Work order —
Transcribe word for word the section of the records below that opens with the line containing "neck: (531, 353)" and closes with the line containing "left eye: (282, 214)"; drop every picture.

[Excerpts from a dataset]
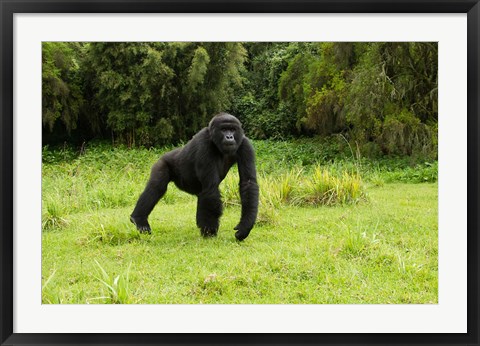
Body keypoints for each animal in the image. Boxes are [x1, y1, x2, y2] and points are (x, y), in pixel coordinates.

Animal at [129, 113, 258, 241]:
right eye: (224, 129)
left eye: (232, 129)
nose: (229, 137)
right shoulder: (204, 143)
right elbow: (211, 187)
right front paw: (210, 230)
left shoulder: (245, 144)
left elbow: (248, 182)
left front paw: (245, 225)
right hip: (162, 162)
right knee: (157, 187)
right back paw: (139, 219)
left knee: (202, 195)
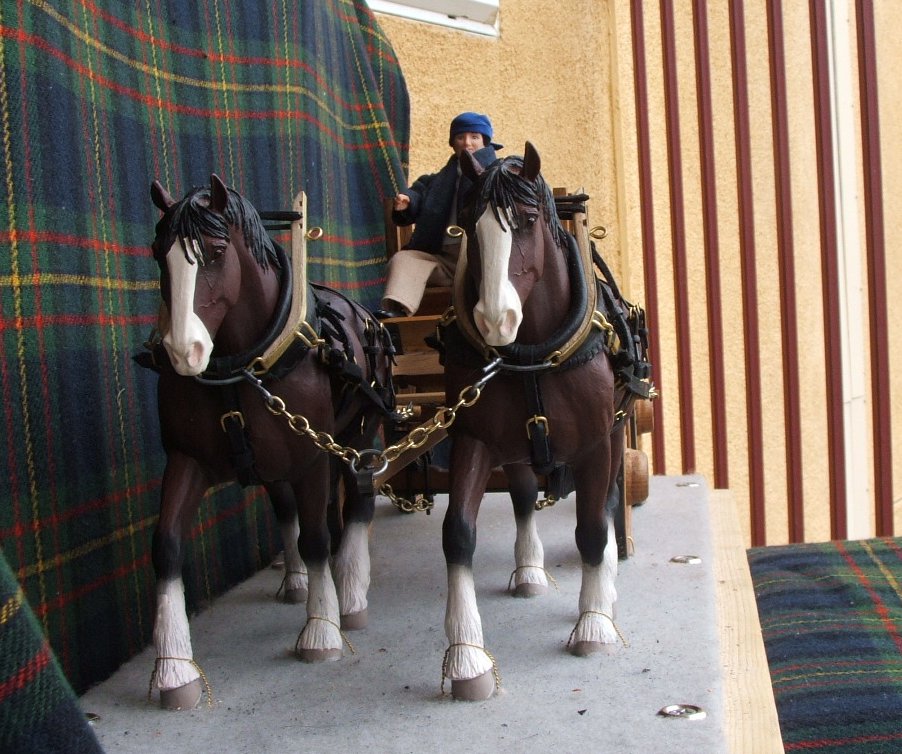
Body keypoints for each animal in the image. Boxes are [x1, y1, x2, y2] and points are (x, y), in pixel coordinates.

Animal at [144, 173, 392, 708]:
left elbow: (318, 537)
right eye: (157, 252)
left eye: (216, 252)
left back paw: (350, 589)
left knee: (356, 504)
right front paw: (174, 667)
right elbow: (167, 544)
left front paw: (322, 629)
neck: (240, 366)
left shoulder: (312, 458)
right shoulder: (185, 458)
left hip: (360, 433)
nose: (183, 350)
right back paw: (298, 579)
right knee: (285, 507)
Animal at [436, 142, 648, 700]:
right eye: (467, 225)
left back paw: (607, 581)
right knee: (525, 494)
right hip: (516, 444)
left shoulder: (597, 442)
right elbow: (458, 532)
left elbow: (592, 527)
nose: (494, 320)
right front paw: (467, 656)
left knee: (608, 501)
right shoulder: (474, 437)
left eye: (528, 221)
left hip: (615, 430)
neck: (531, 353)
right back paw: (529, 568)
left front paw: (594, 622)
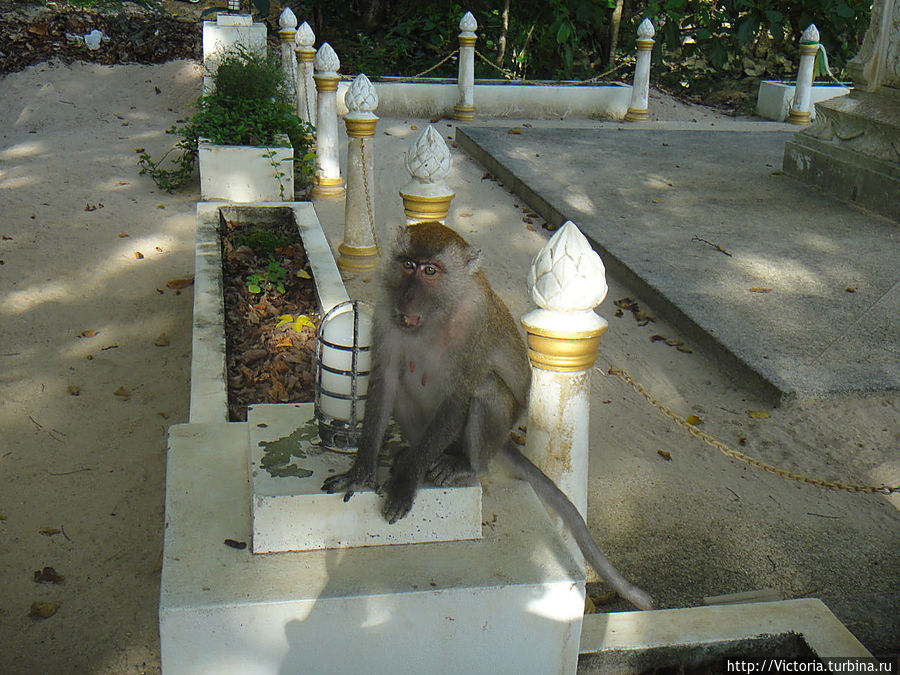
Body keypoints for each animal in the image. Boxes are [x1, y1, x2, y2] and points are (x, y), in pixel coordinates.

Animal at [326, 223, 652, 612]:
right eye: (407, 265)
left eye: (430, 271)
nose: (407, 296)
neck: (437, 314)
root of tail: (504, 440)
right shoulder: (386, 314)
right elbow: (385, 383)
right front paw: (361, 472)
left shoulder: (473, 322)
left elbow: (460, 394)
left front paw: (406, 482)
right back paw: (412, 453)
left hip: (490, 432)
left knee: (485, 388)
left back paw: (463, 464)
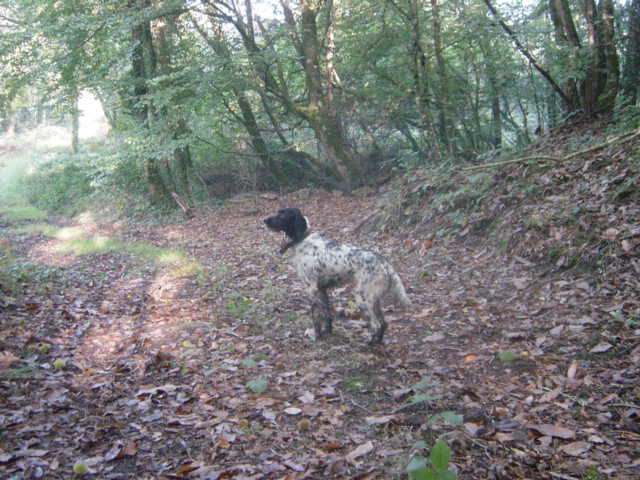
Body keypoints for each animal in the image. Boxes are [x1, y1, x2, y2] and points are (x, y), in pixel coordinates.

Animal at [264, 208, 410, 344]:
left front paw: (316, 336)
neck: (303, 239)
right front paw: (327, 333)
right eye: (278, 212)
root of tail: (386, 263)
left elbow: (316, 318)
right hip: (374, 299)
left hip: (362, 297)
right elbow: (327, 315)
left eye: (282, 214)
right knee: (384, 323)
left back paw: (368, 344)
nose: (264, 220)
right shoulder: (322, 290)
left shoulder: (311, 289)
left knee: (376, 325)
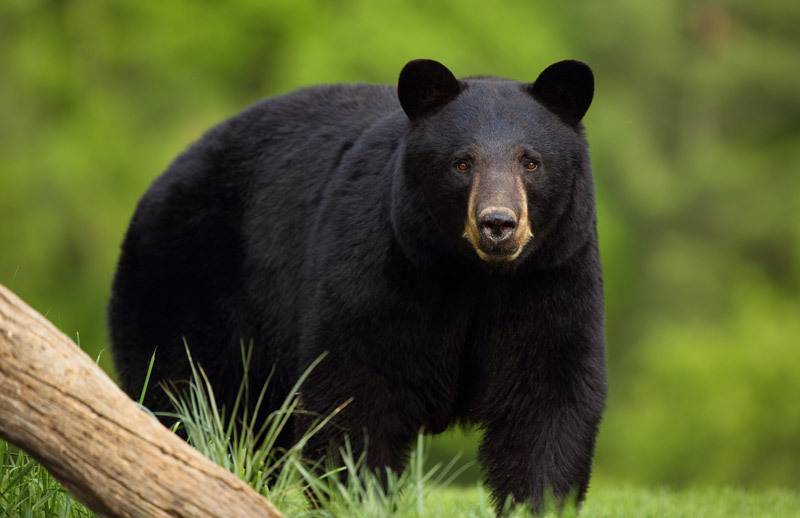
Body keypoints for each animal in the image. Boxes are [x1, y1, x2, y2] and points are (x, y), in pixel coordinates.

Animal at [108, 58, 608, 512]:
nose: (498, 224)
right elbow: (356, 391)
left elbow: (546, 402)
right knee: (188, 395)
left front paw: (539, 501)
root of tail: (159, 182)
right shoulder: (380, 271)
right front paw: (359, 496)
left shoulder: (552, 278)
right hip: (188, 282)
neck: (472, 275)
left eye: (531, 162)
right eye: (462, 163)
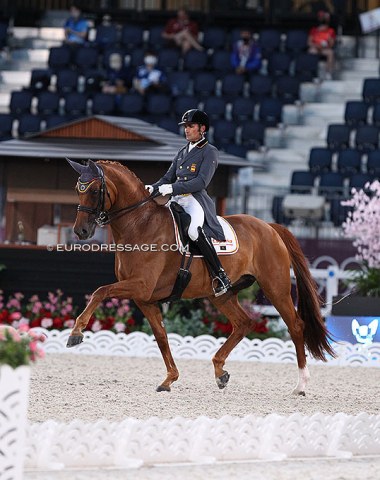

Your solution —
neck: (531, 353)
right back paw: (529, 568)
left front paw: (594, 622)
Body keypoints for each animal in the image. Boxes are [x1, y1, x2, y2] and points are (x, y), in pixel coordinates.

Animal at [326, 223, 652, 612]:
right eye: (407, 265)
left eye: (430, 271)
nose: (407, 296)
neck: (437, 314)
root of tail: (504, 440)
right shoulder: (386, 314)
right elbow: (385, 383)
right front paw: (361, 472)
left shoulder: (473, 322)
left elbow: (460, 394)
left front paw: (406, 482)
right back paw: (412, 453)
left hip: (490, 432)
left knee: (485, 388)
left back paw: (463, 464)
Body keypoints for each animal in the image. Boxes are [x1, y1, x2, y2] and points are (x, y), in pixel coordinates.

Animal at [264, 208, 410, 344]:
left front paw: (316, 336)
neck: (303, 239)
right front paw: (327, 333)
right eye: (278, 212)
root of tail: (386, 263)
left elbow: (316, 318)
right hip: (374, 299)
left hip: (362, 297)
right elbow: (327, 315)
left eye: (282, 214)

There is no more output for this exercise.